TASK DETAILS →
Only the lines holding the string "alors" are needed; copy each of them from the data.
______
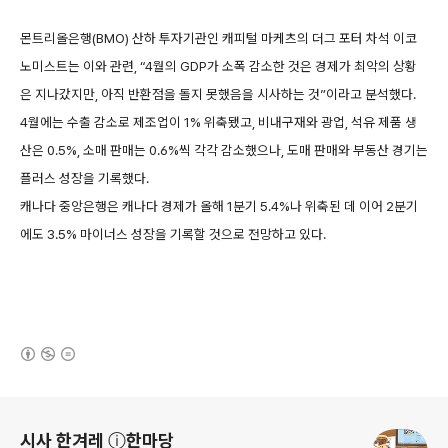
몬트리올은행(BMO) 산하 투자기관인 캐피털 마케츠의 더그 포터 차석 이코
노미스트는 이와 관련, “4월의 GDP가 소폭 감소한 것은 경제가 최악의 상황
은 지나갔지만, 아직 반환점을 돌지 못했음을 시사하는 것”이라고 분석했다.
4월에는 수출 감소로 제조업이 1% 위축됐고, 비내구재와 광업, 석유 제품 생
산은 0.5%, 소매 판매는 0.6%씩 각각 감소했으나, 도매 판매와 부동산 경기는
플러스 성장을 기록했다.
캐나다 중앙은행은 캐나다 경제가 올해 1분기 5.4%나 위축된 데 이어 2분기
에도 3.5% 마이너스 성장을 기록할 것으로 전망하고 있다.
(새창열림)
로그 정보
시사 한겨레 ⓘ한마당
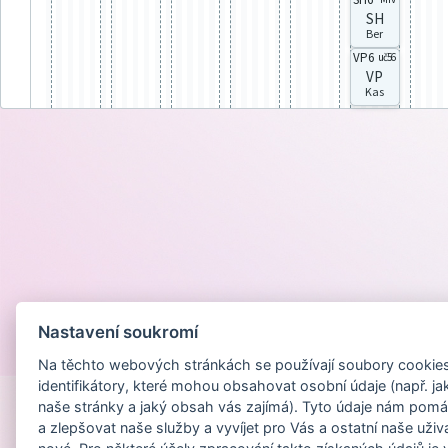
SH
Ber
VP6
uč56
VP
Kas
Nastavení soukromí
Provozováno na
Na těchto webových stránkách se používají soubory cookies 
identifikátory, které mohou obsahovat osobní údaje (např. ja
naše stránky a jaký obsah vás zajímá). Tyto údaje nám pomá
a zlepšovat naše služby a vyvíjet pro Vás a ostatní naše uživ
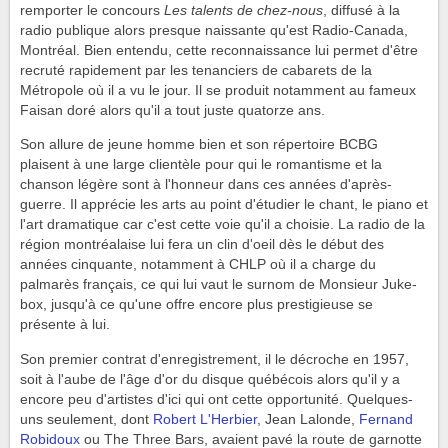
remporter le concours
Les talents de chez-nous
, diffusé à la
radio publique alors presque naissante qu'est Radio-Canada,
Montréal. Bien entendu, cette reconnaissance lui permet d'être
recruté rapidement par les tenanciers de cabarets de la
Métropole où il a vu le jour. Il se produit notamment au fameux
Faisan doré alors qu'il a tout juste quatorze ans.
Son allure de jeune homme bien et son répertoire BCBG
plaisent à une large clientèle pour qui le romantisme et la
chanson légère sont à l'honneur dans ces années d'après-
guerre. Il apprécie les arts au point d'étudier le chant, le piano et
l'art dramatique car c'est cette voie qu'il a choisie. La radio de la
région montréalaise lui fera un clin d'oeil dès le début des
années cinquante, notamment à CHLP où il a charge du
palmarès français, ce qui lui vaut le surnom de Monsieur Juke-
box, jusqu'à ce qu'une offre encore plus prestigieuse se
présente à lui.
Son premier contrat d'enregistrement, il le décroche en 1957,
soit à l'aube de l'âge d'or du disque québécois alors qu'il y a
encore peu d'artistes d'ici qui ont cette opportunité. Quelques-
uns seulement, dont
Robert L'Herbier
, Jean Lalonde,
Fernand
Robidoux
ou The Three Bars, avaient pavé la route de garnotte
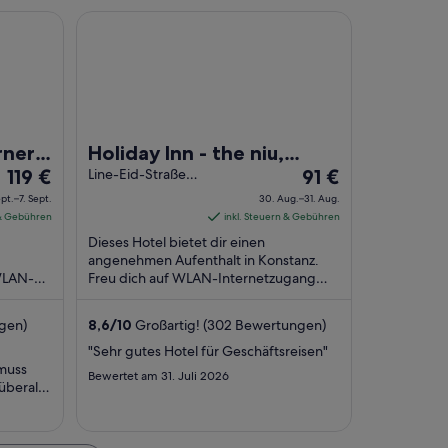
ö
f
f
Holiday Inn - the niu, Flower Konstanz by IHG
f
n
f
e
n
t
e
t
rner
Holiday Inn - the niu,
Der
Der
119 €
Flower Konstanz by IHG
Line-Eid-Straße 6
91 €
Konstanz BW
Preis
Preis
ept.–7. Sept.
30. Aug.–31. Aug.
beträgt
beträgt
 & Gebühren
inkl. Steuern & Gebühren
119 €
91 €
Dieses Hotel bietet dir einen
pro
pro
angenehmen Aufenthalt in Konstanz.
 WLAN-
Nacht
Freu dich auf WLAN-Internetzugang
Nacht
hstück
(kostenlos), Frühstück (gegen Gebühr)
vom
vom
ice ...
und eine rund um die ...
6.
30.
gen)
8,6
/
10
Großartig! (302 Bewertungen)
Sept.
Aug.
"Sehr gutes Hotel für Geschäftsreisen"
bis
bis
 muss
Bewertet am 31. Juli 2026
zum
zum
überall
7.
31.
en am
chen, da
Sept.
Aug.
b im Haus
______
WRITTEN RESPONSE →
radio publique alors presque naissante qu'est Radio-Canada,
Faisan doré alors qu'il a tout juste quatorze ans.
soit à l'aube de l'âge d'or du disque québécois alors qu'il y a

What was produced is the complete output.